Monday, March 20, 2006

Connerly letter catches Granholm hypocrisy

Regarding http://chetlyzarko.com/b2evolution/index.php?p=261

Granholm's correlation of diversity to Michigan's need for engineers and improved education is nonsequitur and demonstrates a patronizing and condescending attitude towards minorities. Diversity doesn't provide more engineers or educate students any more than it widens freeways or builds public transportation.

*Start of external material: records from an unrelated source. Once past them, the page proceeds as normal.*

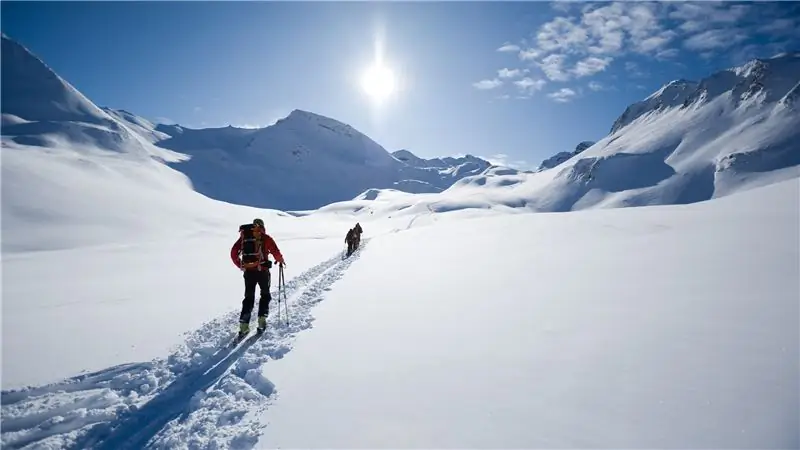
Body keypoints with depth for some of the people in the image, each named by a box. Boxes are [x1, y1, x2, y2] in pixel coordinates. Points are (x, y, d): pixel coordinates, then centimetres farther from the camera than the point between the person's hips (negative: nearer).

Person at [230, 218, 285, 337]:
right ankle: (262, 320, 9)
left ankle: (244, 325, 5)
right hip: (262, 271, -3)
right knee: (265, 295, 16)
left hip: (248, 272, 3)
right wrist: (280, 260, 10)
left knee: (248, 298, 12)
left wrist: (240, 265, 16)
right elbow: (276, 252, -10)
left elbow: (234, 252, 5)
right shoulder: (266, 238, -3)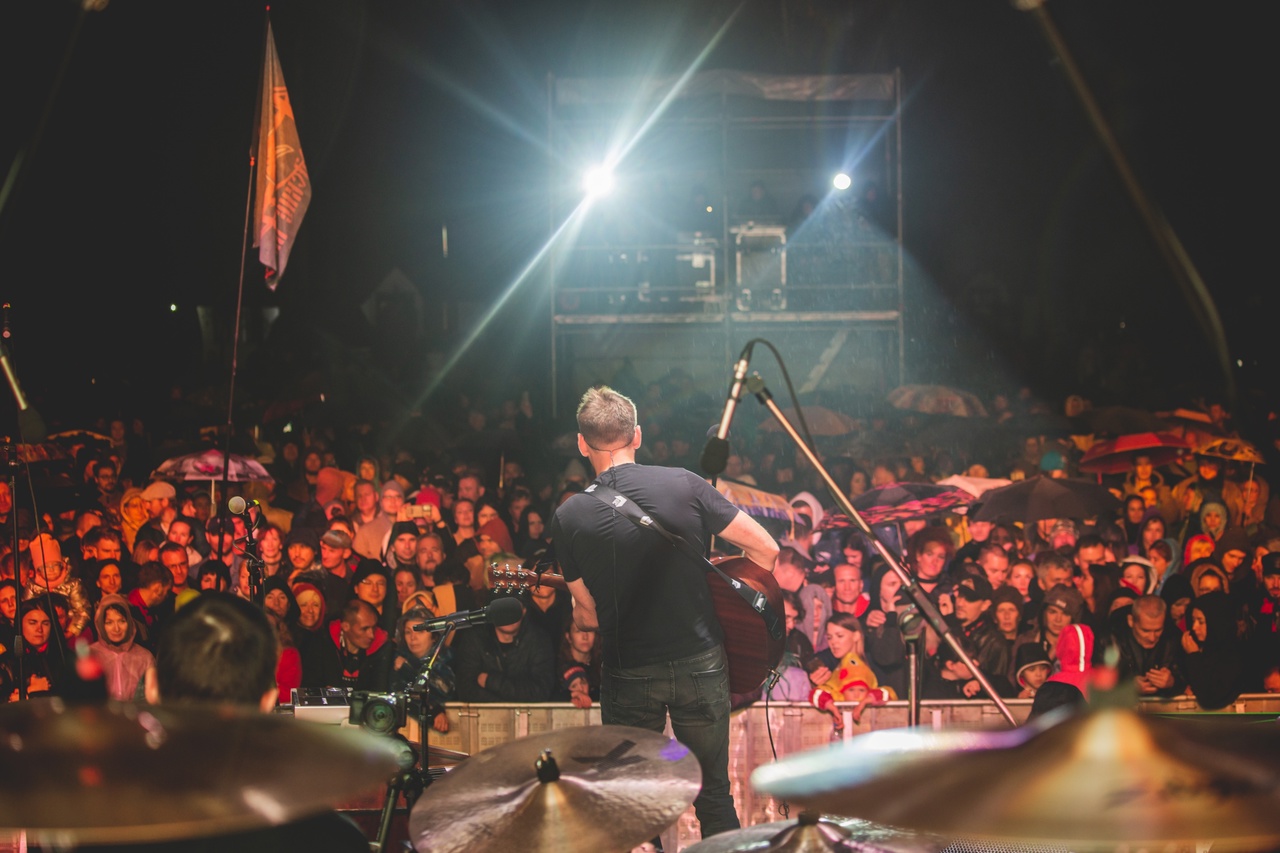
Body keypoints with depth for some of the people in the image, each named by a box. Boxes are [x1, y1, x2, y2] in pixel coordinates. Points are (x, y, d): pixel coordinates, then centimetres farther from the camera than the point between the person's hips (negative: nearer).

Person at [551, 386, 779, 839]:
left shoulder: (569, 517, -8)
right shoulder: (684, 485, -9)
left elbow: (588, 616, 0)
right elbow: (766, 550, -5)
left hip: (629, 677, 0)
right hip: (700, 663, 0)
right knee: (714, 795, 16)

Most parents desire their children to move out of the house and stand alone. Only liberals want to keep minorities from leaving the nest, which suggests minorities are less like children than they are a pet cause. Being treated as a house pet, as democrats are disposed to treat minorities, is the true insult. Liberals take their pet causes out for walks on the editorial pages of our newspapers, provide for them with preferences, and parade them at the Oscars. Unsurprisingly, best-in-show winners Reverands Jesse Jackson, Al Sharpton,
Joseph Lowery and others are unlikely ever to leave the house because the food is good, they get plenty of attention, and they're just too darn cute in ribbons.

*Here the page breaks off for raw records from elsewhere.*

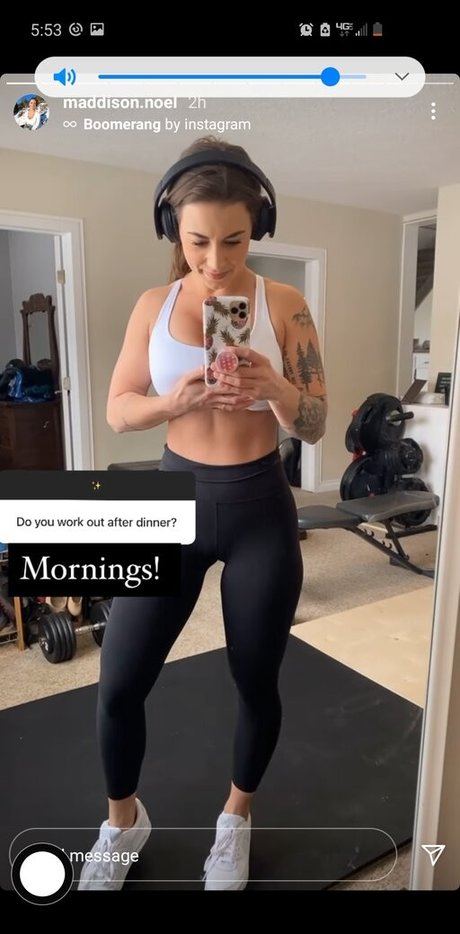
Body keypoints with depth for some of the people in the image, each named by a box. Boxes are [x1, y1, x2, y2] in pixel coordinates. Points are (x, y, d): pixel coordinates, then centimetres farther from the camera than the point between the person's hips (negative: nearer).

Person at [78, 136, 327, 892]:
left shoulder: (284, 305, -6)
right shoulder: (153, 306, 0)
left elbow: (316, 426, -6)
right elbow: (117, 410, 1)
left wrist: (274, 389, -28)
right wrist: (174, 401, -20)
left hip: (260, 507, -1)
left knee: (257, 681, 13)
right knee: (119, 684, 5)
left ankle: (236, 818, 43)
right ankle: (124, 822, 37)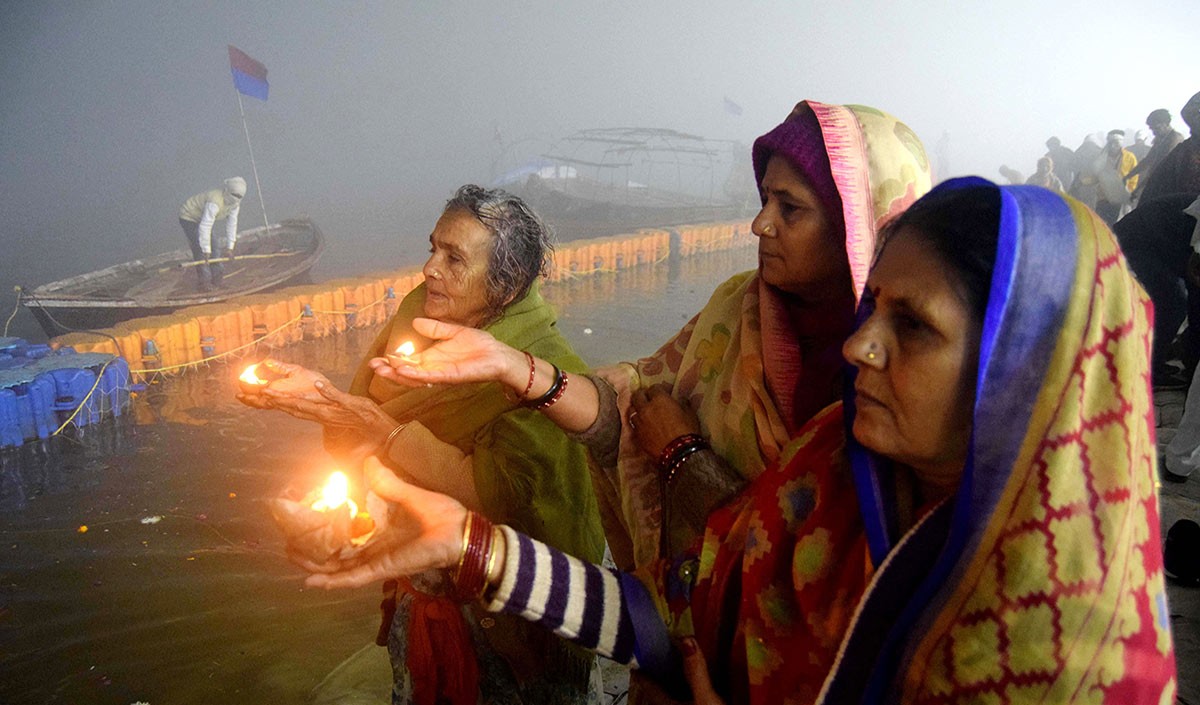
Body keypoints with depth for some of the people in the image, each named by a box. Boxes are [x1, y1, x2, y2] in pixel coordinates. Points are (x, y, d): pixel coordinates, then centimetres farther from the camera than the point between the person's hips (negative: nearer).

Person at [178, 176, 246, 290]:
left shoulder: (234, 202, -11)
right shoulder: (214, 202, -38)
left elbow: (232, 224, -6)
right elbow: (205, 227, -39)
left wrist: (229, 247, -7)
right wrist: (206, 251, -38)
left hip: (202, 218, 9)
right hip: (188, 217, -9)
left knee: (213, 248, 6)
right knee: (200, 249, -16)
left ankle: (216, 277, 17)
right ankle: (204, 282, -12)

This relationship between liberals and minorities is necessarily un-equal. One group can not "care for" and "protect" another group they don't feel somehow superior to, or believe can't fend for themselves.


Thomas Sowell visits this topic briefly in the first chapter of his book, Black Rednecks and White Liberals:
"The general orientation of white liberals has been one of 'What can we do for them?' What blacks can do for themselves has not only been of lesser interest, much of what blacks have in fact already done for themselves has been overshadowed by liberal attempts to get them special dispensations--whether affirmative action, reparations for slavery, or other race-based benefits--even when the net effect of these dispensations has been much less than the effects of blacks' own self-advancement.

"... this protest-and-government-action model has become the liberals' preferred, if not universal, model for future black advancement."
If there wasn't a reason to pass the civil rights initiative before there most certainly is now.